Many of the heaviest and lightest natural zinc (Zn) isotope ratios have been discovered in hydrothermal ore deposits. However, the processes responsible for fractionating Zn isotopes in hydrothermal systems are poorly understood. In order to better assess the total range of Zn isotopes in hydrothermal systems and to understand the factors which are responsible for this isotopic fractionation, we have measured Zn isotopes in seafloor hydrothermal fluids from numerous vents at 9–10°N and 21°N on the East Pacific Rise (EPR), the TAG hydrothermal field on the Mid-Atlantic Ridge, and in the Guaymas Basin.

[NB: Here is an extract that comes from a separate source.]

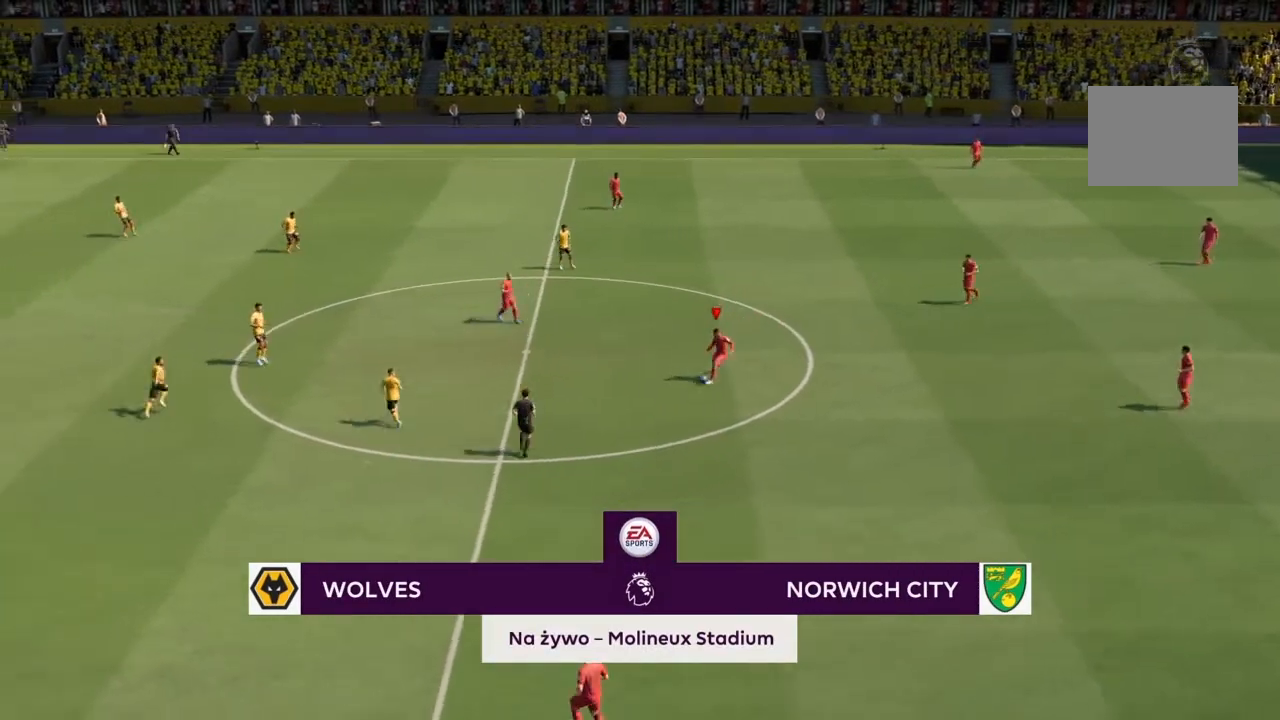
{"buttons": ["R2"], "left_stick": "down-left", "right_stick": "center", "events": [[300, "left_stick", "down-left"]]}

Fluid δ⁶⁶Zn values measured at these sites range from + 0.00‰ to + 1.04‰. Of the many physical and chemical parameters examined, only temperature was found to correlate with fluid δ⁶⁶Zn values. Lower temperature fluids (< 250 °C) had both heavier and more variable δ⁶⁶Zn values compared to higher temperature fluids from the same hydrothermal fields. We suggest that subsurface cooling of hydrothermal fluids leads to precipitation of isotopically light sphalerite (Zn sulfide), and that this process is a primary cause of Zn isotope variation in hydrothermal fluids. Thermodynamic calculations carried out to determine saturation state of sphalerite in the vent fluids support this hypothesis with isotopically heaviest Zn found in fluids that were calculated to be saturated with respect to sphalerite. We have also measured Zn isotopes in chimney sulfides recovered from a high-temperature (383 °C) and a low-temperature (203 °C) vent at 9–10°N on the EPR and, in both cases, found that the δ⁶⁶Zn of chimney minerals was lighter or similar to the fluid δ⁶⁶Zn. The first measurements of Zn isotopes in hydrothermal fluids have revealed large variations in hydrothermal fluid δ⁶⁶Zn, and suggest that subsurface Zn sulfide precipitation is a primary factor in causing variations in fluid δ⁶⁶Zn. By understanding how chemical processes that occur beneath the seafloor affect hydrothermal fluid δ⁶⁶Zn, Zn isotopes may be used as a tracer for studying hydrothermal processes.